In the eastern part of Hong Kong Island there is a small community who live beneath a steep cliff.
They are all different ages and professions, and they have all lived here for differing amounts of time, but they all say they’ve never seen anything like this.
Two nights ago, when the rain poured down harder and faster than at any time since records began in 1884, they were woken in the night to the sound of terrifying rumbles and crashes as boulders the size of buses came sliding down the hill opposite them.
The road that encircles their compound is now utterly impassable, the small park and basketball courts between that and their homes now looks like rock gardens and collections of debris. It is truly a mercy their buildings were not a few feet closer to the cliffs.
The landslide destroyed pipes, so now most buildings here don’t have any running water, huge temporary tanks have been set up where elderly residents come with their buckets and bottles to fill up.
It’s here we meet Mr Sin who showed us up to his apartment. His window is just metres away from where some of the rocks fell, his bed right beneath that window. He describes how he woke to hear the panes of glass shaking.

◆ **INFORMATION PROVIDED**
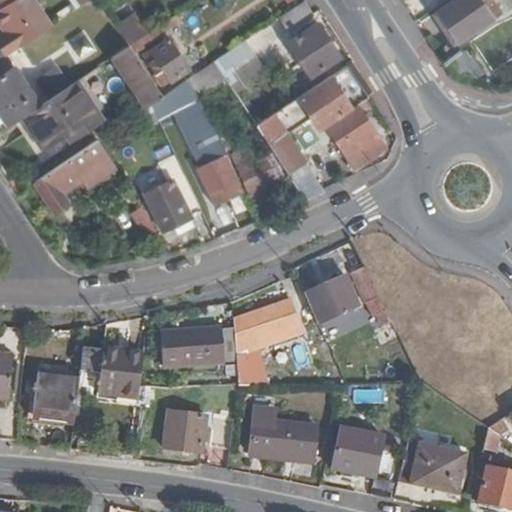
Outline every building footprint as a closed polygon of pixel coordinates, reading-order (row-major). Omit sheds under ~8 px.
[(39,0),(0,0),(0,20),(8,31),(0,36),(0,40),(9,56),(56,24),(39,0)] [(100,28),(114,20),(99,0),(92,0),(85,5),(100,28)] [(454,0),(440,10),(461,41),(502,13),(493,0),(454,0)] [(315,16),(306,1),(279,19),(289,34),(315,16)] [(461,41),(440,10),(436,14),(457,44),(461,41)] [(181,22),(178,14),(146,36),(131,46),(111,60),(145,110),(164,96),(160,89),(136,53),(181,22)] [(117,26),(131,46),(146,36),(133,15),(117,26)] [(340,57),(319,24),(290,44),(311,77),(340,57)] [(66,43),(79,62),(97,49),(83,31),(66,43)] [(191,69),(171,39),(152,52),(158,61),(154,66),(165,83),(170,81),(172,83),(191,69)] [(215,62),(224,77),(252,59),(242,44),(215,62)] [(49,56),(28,70),(44,92),(64,77),(49,56)] [(0,61),(0,77),(15,67),(8,57),(0,61)] [(202,92),(224,77),(215,62),(171,92),(173,95),(178,103),(202,92)] [(370,95),(349,64),(257,126),(277,155),(288,171),(308,201),(329,191),(289,132),(314,116),(323,128),(329,124),(360,166),(388,146),(358,104),(370,95)] [(0,77),(0,109),(12,127),(27,117),(42,108),(15,67),(0,77)] [(112,112),(87,76),(79,82),(103,117),(112,112)] [(42,108),(27,117),(48,148),(71,134),(76,142),(106,122),(103,117),(79,82),(42,108)] [(160,89),(164,96),(171,92),(166,85),(160,89)] [(153,115),(178,103),(173,95),(150,110),(153,115)] [(230,129),(215,100),(203,106),(218,135),(230,129)] [(98,141),(37,183),(57,213),(70,204),(64,192),(83,178),(90,190),(118,171),(98,141)] [(225,155),(199,167),(217,205),(231,199),(237,211),(248,206),(225,155)] [(288,171),(277,155),(267,160),(275,177),(288,171)] [(250,189),(275,177),(267,160),(241,172),(250,189)] [(199,167),(172,180),(190,218),(217,205),(199,167)] [(190,218),(172,180),(145,193),(163,230),(190,218)] [(145,237),(159,235),(142,208),(132,214),(145,237)] [(381,317),(390,313),(367,267),(355,273),(367,298),(371,297),(381,317)] [(363,307),(348,276),(308,293),(323,324),(363,307)] [(304,290),(291,295),(293,302),(299,314),(312,308),(304,290)] [(239,384),(267,383),(265,349),(306,332),(293,302),(235,323),(236,324),(237,355),(239,384)] [(237,355),(236,324),(166,336),(171,365),(237,355)] [(103,350),(83,349),(81,367),(100,369),(103,350)] [(138,399),(143,352),(103,349),(103,350),(100,369),(97,394),(112,396),(138,399)] [(0,402),(8,403),(13,358),(0,356),(0,402)] [(97,394),(100,369),(81,367),(80,374),(79,382),(78,391),(97,394)] [(79,382),(80,374),(41,368),(40,378),(79,382)] [(65,419),(75,420),(78,391),(79,382),(40,378),(34,416),(65,419)] [(206,415),(207,406),(174,401),(166,447),(202,451),(207,415),(206,415)] [(63,428),(65,419),(34,416),(34,424),(63,428)] [(211,449),(231,452),(234,423),(214,419),(211,449)] [(490,427),(500,435),(508,430),(502,419),(490,427)] [(271,422),(271,428),(316,433),(316,426),(271,422)] [(29,437),(30,424),(22,424),(20,437),(29,437)] [(316,433),(271,428),(251,427),(249,456),(313,462),(316,433)] [(384,437),(342,427),(332,468),(373,477),(384,437)] [(490,427),(482,456),(494,459),(500,435),(490,427)] [(466,454),(422,442),(412,483),(455,494),(466,454)] [(511,472),(490,466),(480,501),(511,509),(511,472)]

◆ **TO BE DONE**
Rewrite the Hong Kong landslide report, starting at the words "Two nights ago, when" and stopping after "to the cliffs.", and swap "boulders" for "stones". The material that comes after the Hong Kong landslide report is separate from it.

◆ **THE OUTPUT**
Two nights ago, when the rain poured down harder and faster than at any time since records began in 1884, they were woken in the night to the sound of terrifying rumbles and crashes as stones the size of buses came sliding down the hill opposite them.
The road that encircles their compound is now utterly impassable, the small park and basketball courts between that and their homes now looks like rock gardens and collections of debris. It is truly a mercy their buildings were not a few feet closer to the cliffs.